Question

State and prove principle of conservation of angular momentum.

Answer 1

Let $\overrightarrow{L}$ be the angular momentum.

It is the vector product of radius vector and linear momentum.$\overrightarrow{r}\times \overrightarrow{p}$

Please note that you should not say it as a product of linear momentum and radius vector, because vector product is not commutative.

Rate of change of $\overrightarrow{L}$ with respect to time $t$ is given by

$\frac{d\overrightarrow{L}}{dt}=\frac{d(\overrightarrow{r}\times \overrightarrow{p})}{dt}$

$=(\overrightarrow{r}\times \frac{d\overrightarrow{p}}{dt})+(\overrightarrow{p}\times \frac{d\overrightarrow{r}}{dt})$

$=(\overrightarrow{r}\times \overrightarrow{F})+(\overrightarrow{p}\times \overrightarrow{{}_V})$ $\because$ rate of change of linear momentum is force and rate of change of radius vector is velocity.

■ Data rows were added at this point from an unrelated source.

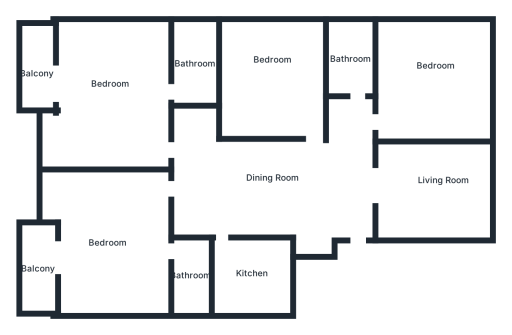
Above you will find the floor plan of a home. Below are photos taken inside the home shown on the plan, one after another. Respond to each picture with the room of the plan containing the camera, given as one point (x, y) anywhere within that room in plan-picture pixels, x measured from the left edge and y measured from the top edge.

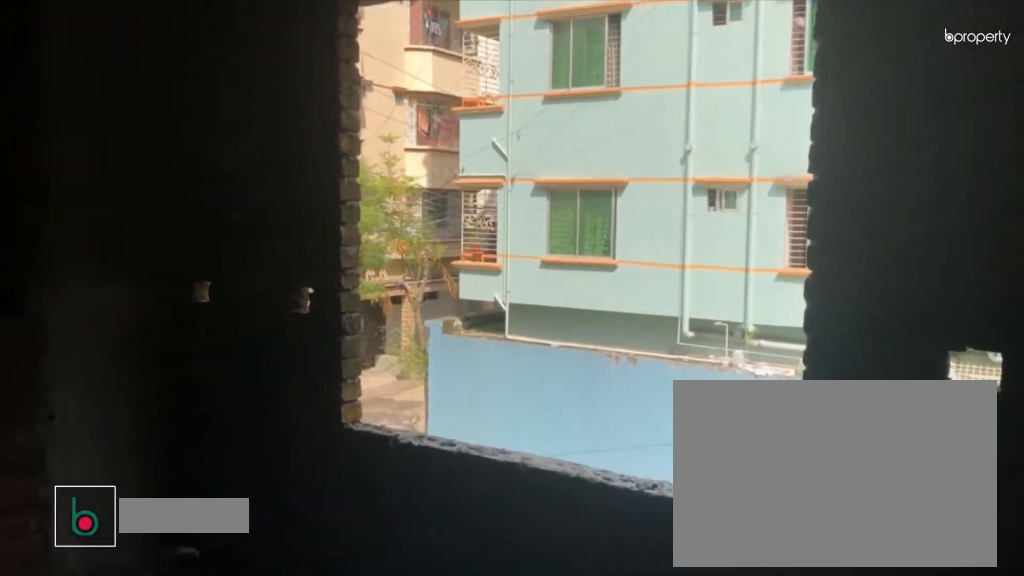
(274, 64)
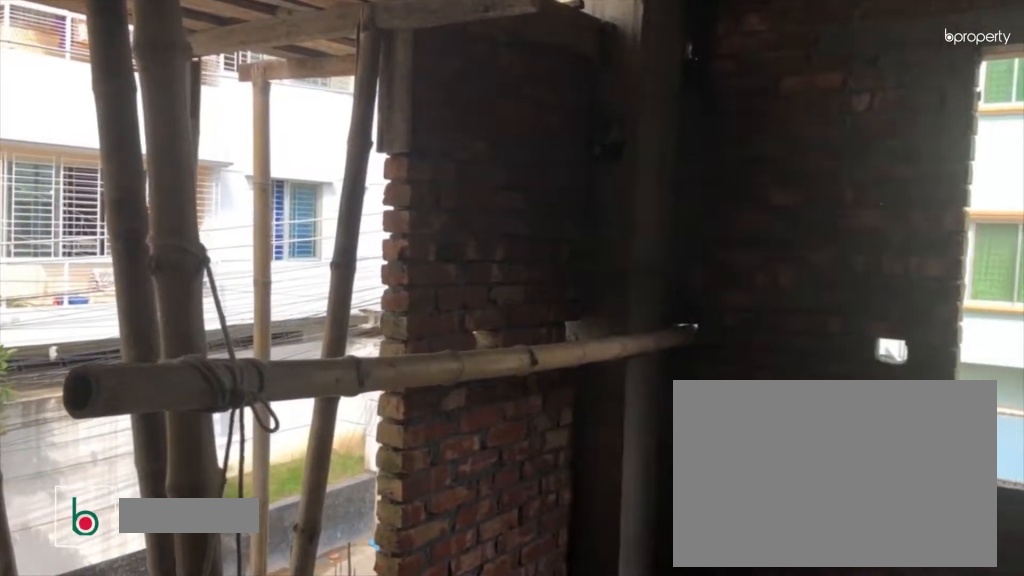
(114, 83)
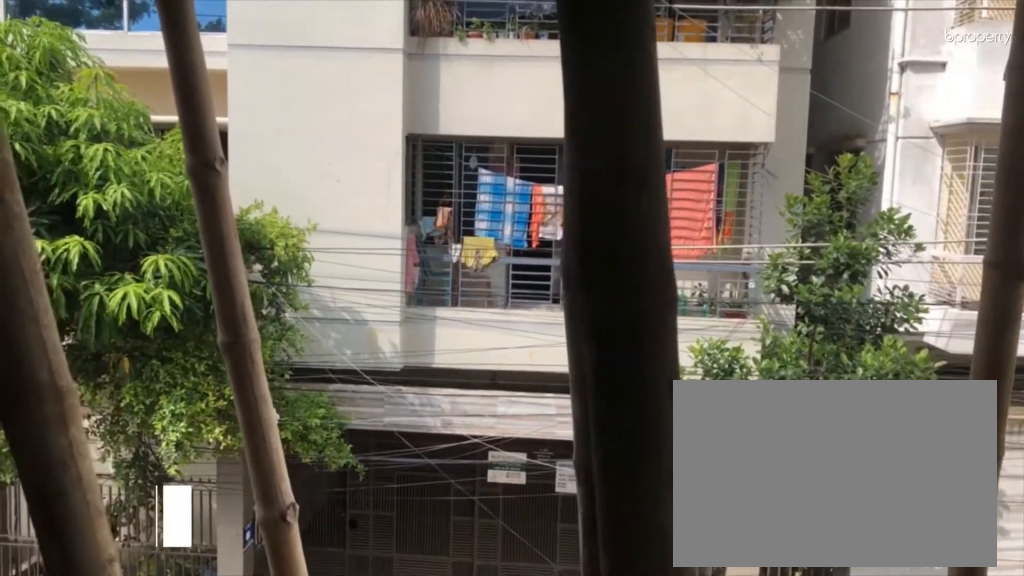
(40, 67)
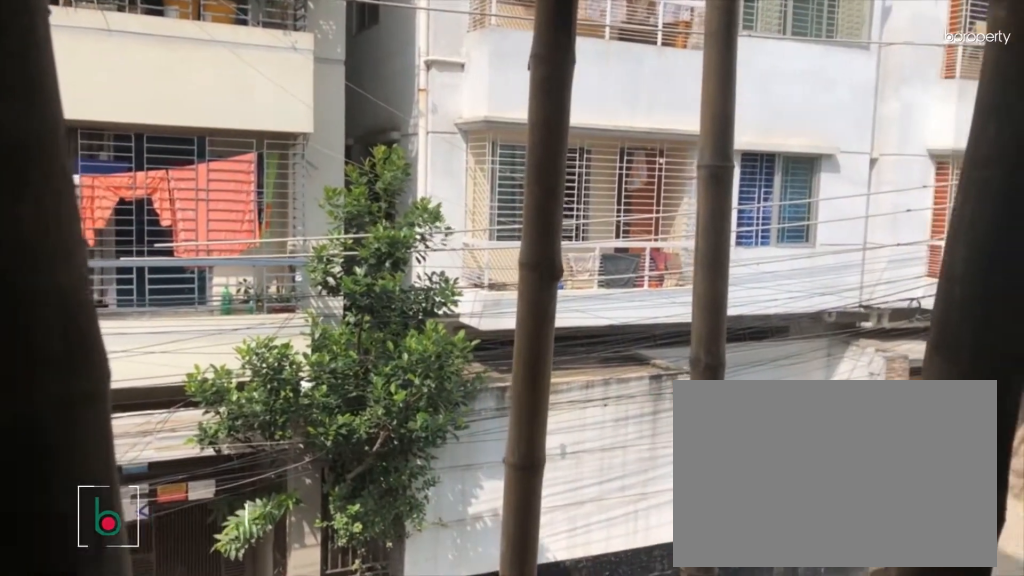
(40, 67)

$\therefore \frac{d\overrightarrow{L}}{dt}=\overrightarrow{\tau }+m(\overrightarrow{{}_V}\times \overrightarrow{{}_V})$ here $\overrightarrow{r}\times \overrightarrow{F}=$ torque , $\overrightarrow{p}=m\overrightarrow{v}$

$\therefore \frac{d\overrightarrow{L}}{dt}=\overrightarrow{\tau }$ cross product of any vector with itself is zero.

$\therefore$ if $\tau =0$ then $\frac{d\overrightarrow{L}}{dt}$

This means that in the absence of any external torque, the total angular momentum of a rotating body is conserved.

This can be mathematically written as $I_1{\omega }_1=I_2{\omega }_2$ if $\tau =0$

Here $I$ is moment of inertia and $\omega$ is angular velocity.

We know that $I\omega =L$